Klasik müzikçiden metal vokalisti yorumları:

Bruce Dickinson ripping it

Initial reaction: “The first two guys are so impeccable that they’re each in their own way presenting a manifesto on how to sing well, irrespective of musical genre”.

I have nothing but admiration for this singer. Listen how he starts off with a soft growl, then moves seamlessly into a well-supported, sustained high full-voice sound that then evolves into an effortless long scream! His diction is easily intelligible, regardless of the range he’s singing in or the effect he’s going for. He achieves an intensely rhythmic delivery of the lyrics without losing legato and musical momentum, something a lot of classical singers struggle with, especially when interpreting the many staccato and accent markings that crowd scores by Bellini, Donizetti, etc.

A couple of observations for my classical readers:

There is a visceral dramatic intensity driving this singing. Many rock and metal singers are tenors who sustain much higher, much longer than operatic tenors are ever required to. It’s not just the microphone that makes this possible. These guys are singing their guts out with incredible commitment. Intention is a very powerful thing.
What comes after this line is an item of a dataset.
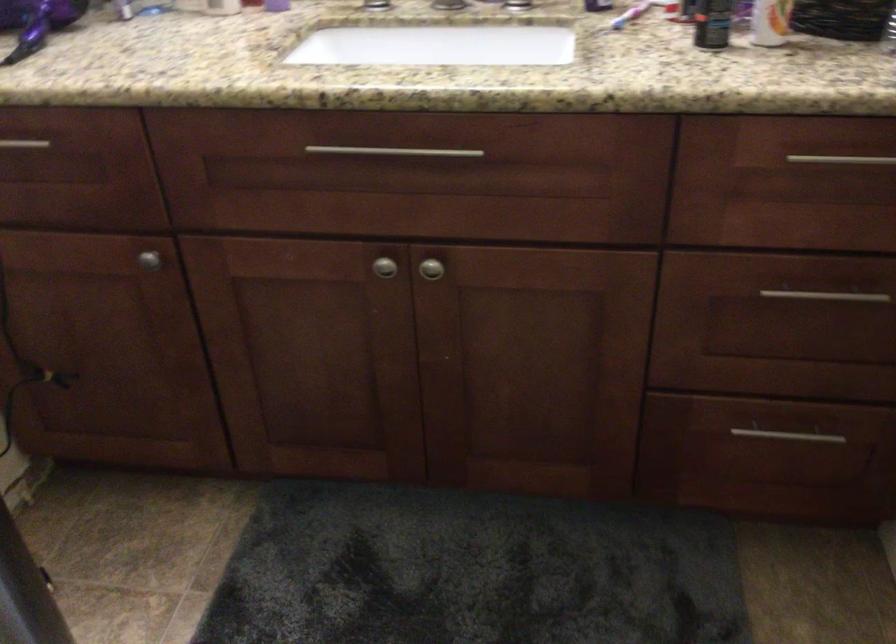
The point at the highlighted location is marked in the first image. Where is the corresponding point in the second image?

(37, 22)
Notice the rasp that occasionally colors his sound. This is an effect that is totally distinct from strain – his entire larynx and throat needs to be completely loose and free to respond this way. In some of the following examples, you’ll hear singers deliberately making their voice more shallow, shrill, nasal or “harsh”. If they know what they’re doing, they can set up all of these effects without creating resistance and strain. You can tell the difference in much the same way you would listen to a classical singer – free singing is like a massage, while entangled singing makes you sympathetically tighten up your own throat.